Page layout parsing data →
···

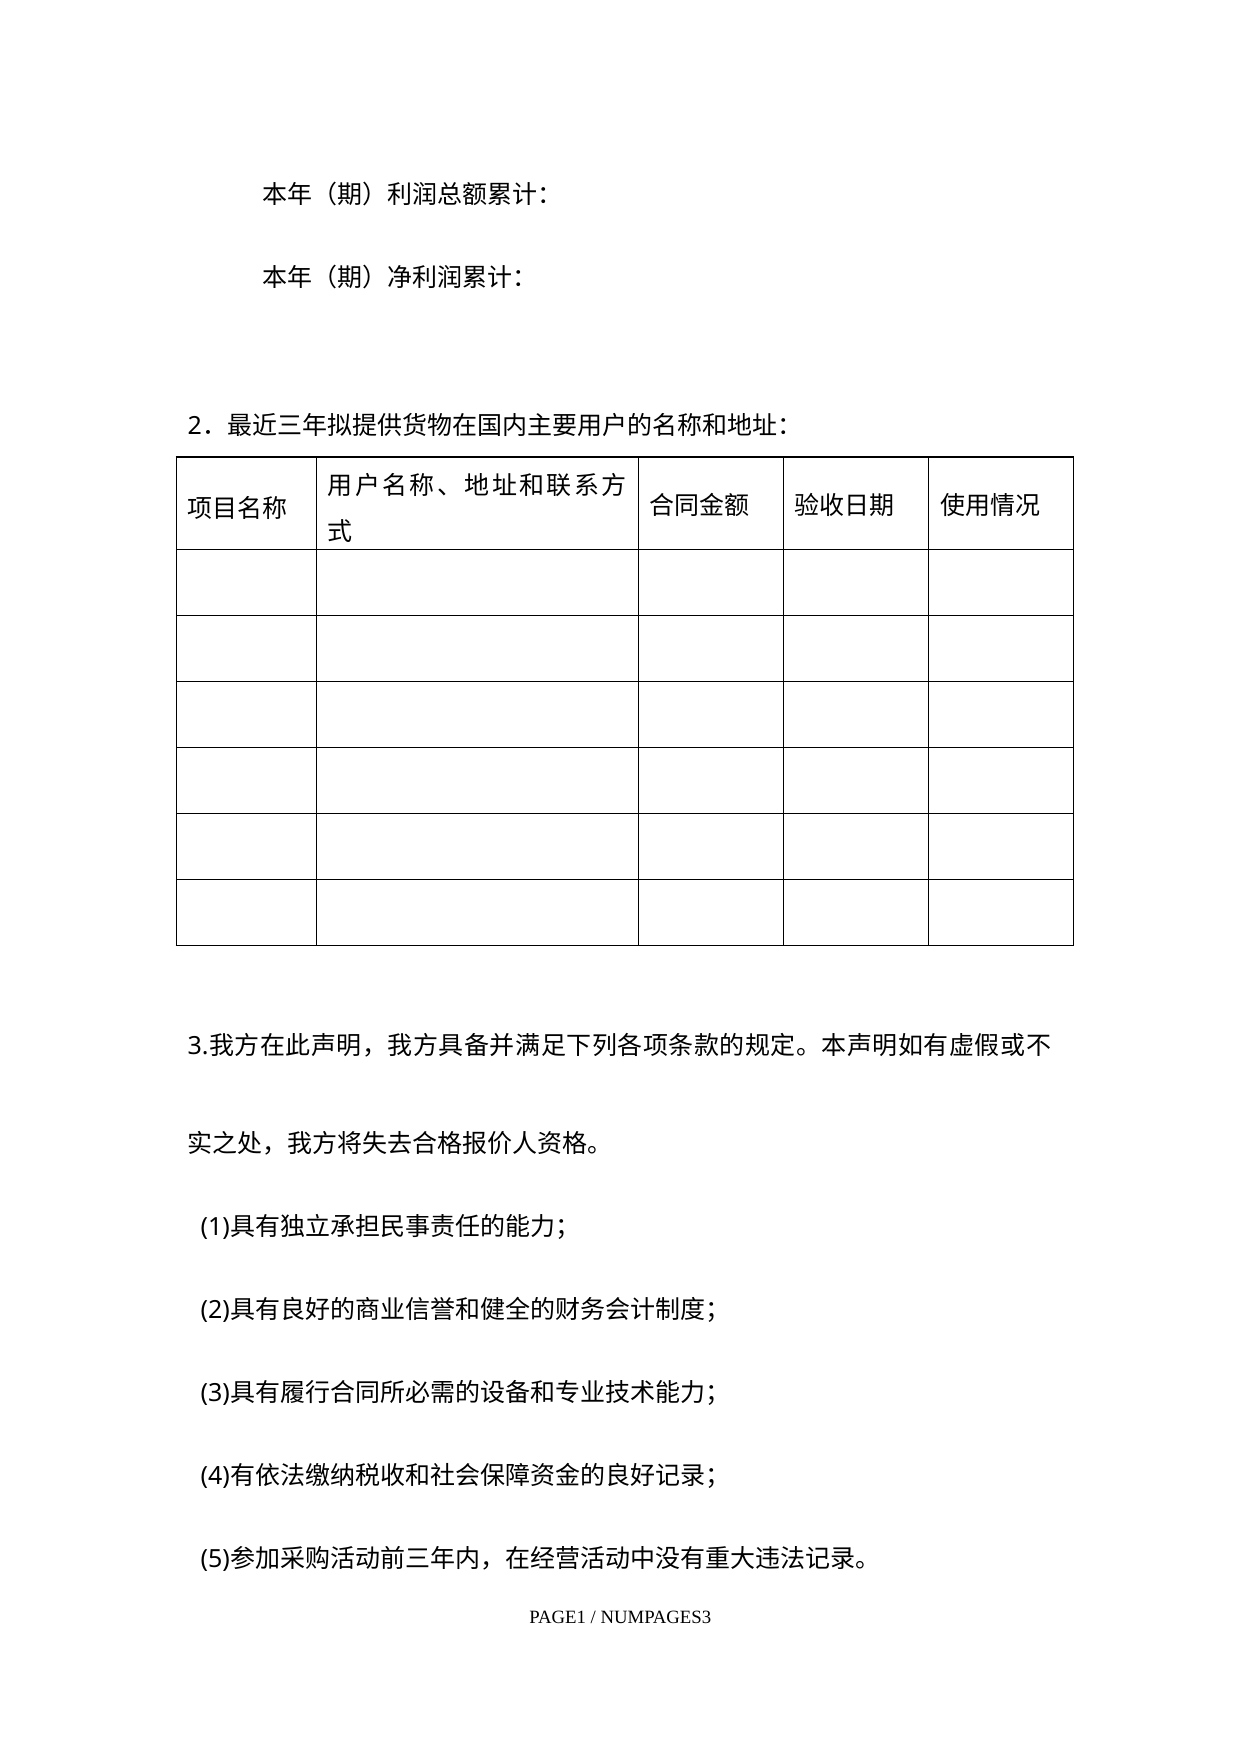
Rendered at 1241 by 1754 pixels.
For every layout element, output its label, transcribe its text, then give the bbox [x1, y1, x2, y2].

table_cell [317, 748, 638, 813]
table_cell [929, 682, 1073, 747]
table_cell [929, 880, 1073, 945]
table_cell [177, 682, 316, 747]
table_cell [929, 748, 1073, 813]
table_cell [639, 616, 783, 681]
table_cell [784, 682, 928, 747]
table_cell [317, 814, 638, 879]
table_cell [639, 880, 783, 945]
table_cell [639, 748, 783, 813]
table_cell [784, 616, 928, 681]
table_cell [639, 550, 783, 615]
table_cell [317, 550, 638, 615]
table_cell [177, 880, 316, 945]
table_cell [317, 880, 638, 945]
text 2．最近三年拟提供货物在国内主要用户的名称和地址： [187, 391, 1053, 456]
text 本年（期）净利润累计： [187, 243, 1053, 308]
text (4)有依法缴纳税收和社会保障资金的良好记录； [187, 1441, 1053, 1506]
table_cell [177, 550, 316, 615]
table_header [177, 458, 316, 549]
text (5)参加采购活动前三年内，在经营活动中没有重大违法记录。 [187, 1524, 1053, 1589]
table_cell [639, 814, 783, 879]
text 3.我方在此声明，我方具备并满足下列各项条款的规定。本声明如有虚假或不实之处，我方将失去合格报价人资格。 [187, 1011, 1053, 1174]
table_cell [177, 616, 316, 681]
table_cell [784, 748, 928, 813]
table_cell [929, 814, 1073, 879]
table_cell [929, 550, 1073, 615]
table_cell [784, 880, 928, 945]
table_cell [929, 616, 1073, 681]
text 本年（期）利润总额累计： [187, 160, 1053, 225]
text (1)具有独立承担民事责任的能力； [187, 1192, 1053, 1257]
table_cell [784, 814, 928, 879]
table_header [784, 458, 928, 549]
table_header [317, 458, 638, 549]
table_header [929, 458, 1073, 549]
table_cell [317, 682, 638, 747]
text (2)具有良好的商业信誉和健全的财务会计制度； [187, 1275, 1053, 1340]
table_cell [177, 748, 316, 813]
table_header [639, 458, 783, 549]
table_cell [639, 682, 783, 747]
text (3)具有履行合同所必需的设备和专业技术能力； [187, 1358, 1053, 1423]
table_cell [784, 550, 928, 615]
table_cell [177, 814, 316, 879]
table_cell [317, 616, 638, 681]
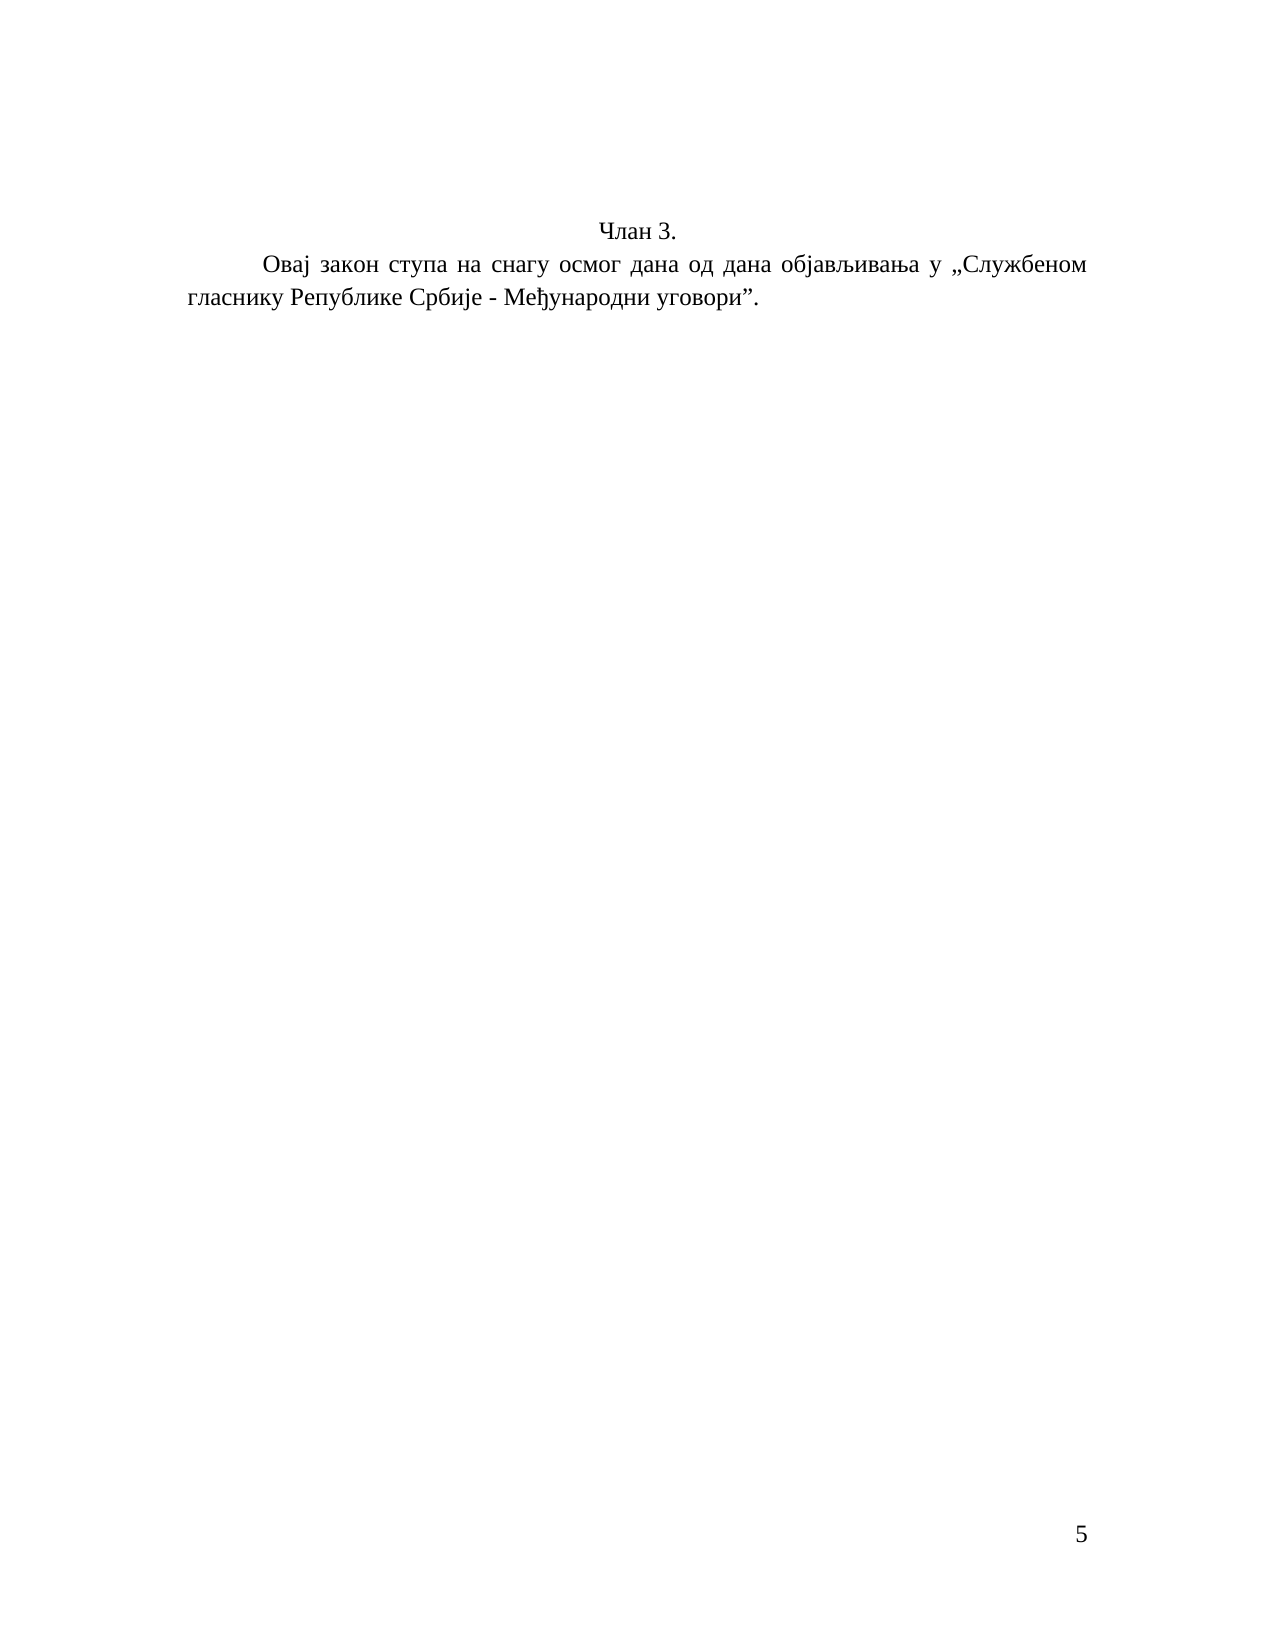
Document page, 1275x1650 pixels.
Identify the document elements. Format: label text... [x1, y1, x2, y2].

text Овај закон ступа на снагу осмог дана од дана објављивања у „Службеном гласнику Републике Србије - Међународни уговори”. [187, 249, 1087, 311]
text Члан 3. [187, 216, 1087, 245]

···

About this exercise → The entries above need to be transcribed word for word, and the pictures stay out.

Response to the exercise →
Rendered at 1241 by 1754 pixels.
For every layout element, output its label, transcribe its text, then give the bbox [x1, y1, x2, y2].

table_cell [317, 748, 638, 813]
table_cell [929, 682, 1073, 747]
table_cell [929, 880, 1073, 945]
table_cell [177, 682, 316, 747]
table_cell [929, 748, 1073, 813]
table_cell [639, 616, 783, 681]
table_cell [784, 682, 928, 747]
table_cell [317, 814, 638, 879]
table_cell [639, 880, 783, 945]
table_cell [639, 748, 783, 813]
table_cell [784, 616, 928, 681]
table_cell [639, 550, 783, 615]
table_cell [317, 550, 638, 615]
table_cell [177, 880, 316, 945]
table_cell [317, 880, 638, 945]
text 2．最近三年拟提供货物在国内主要用户的名称和地址： [187, 391, 1053, 456]
text 本年（期）净利润累计： [187, 243, 1053, 308]
text (4)有依法缴纳税收和社会保障资金的良好记录； [187, 1441, 1053, 1506]
table_cell [177, 550, 316, 615]
table_header [177, 458, 316, 549]
text (5)参加采购活动前三年内，在经营活动中没有重大违法记录。 [187, 1524, 1053, 1589]
table_cell [639, 814, 783, 879]
text 3.我方在此声明，我方具备并满足下列各项条款的规定。本声明如有虚假或不实之处，我方将失去合格报价人资格。 [187, 1011, 1053, 1174]
table_cell [177, 616, 316, 681]
table_cell [784, 748, 928, 813]
table_cell [929, 814, 1073, 879]
table_cell [929, 550, 1073, 615]
table_cell [784, 880, 928, 945]
table_cell [929, 616, 1073, 681]
text 本年（期）利润总额累计： [187, 160, 1053, 225]
text (1)具有独立承担民事责任的能力； [187, 1192, 1053, 1257]
table_cell [784, 814, 928, 879]
table_header [784, 458, 928, 549]
table_header [317, 458, 638, 549]
table_header [929, 458, 1073, 549]
table_cell [317, 682, 638, 747]
text (2)具有良好的商业信誉和健全的财务会计制度； [187, 1275, 1053, 1340]
table_cell [177, 748, 316, 813]
table_header [639, 458, 783, 549]
table_cell [639, 682, 783, 747]
text (3)具有履行合同所必需的设备和专业技术能力； [187, 1358, 1053, 1423]
table_cell [784, 550, 928, 615]
table_cell [177, 814, 316, 879]
table_cell [317, 616, 638, 681]
Document page, 1275x1650 pixels.
Identify the document elements. Format: label text... [x1, y1, x2, y2].

text Овај закон ступа на снагу осмог дана од дана објављивања у „Службеном гласнику Републике Србије - Међународни уговори”. [187, 249, 1087, 311]
text Члан 3. [187, 216, 1087, 245]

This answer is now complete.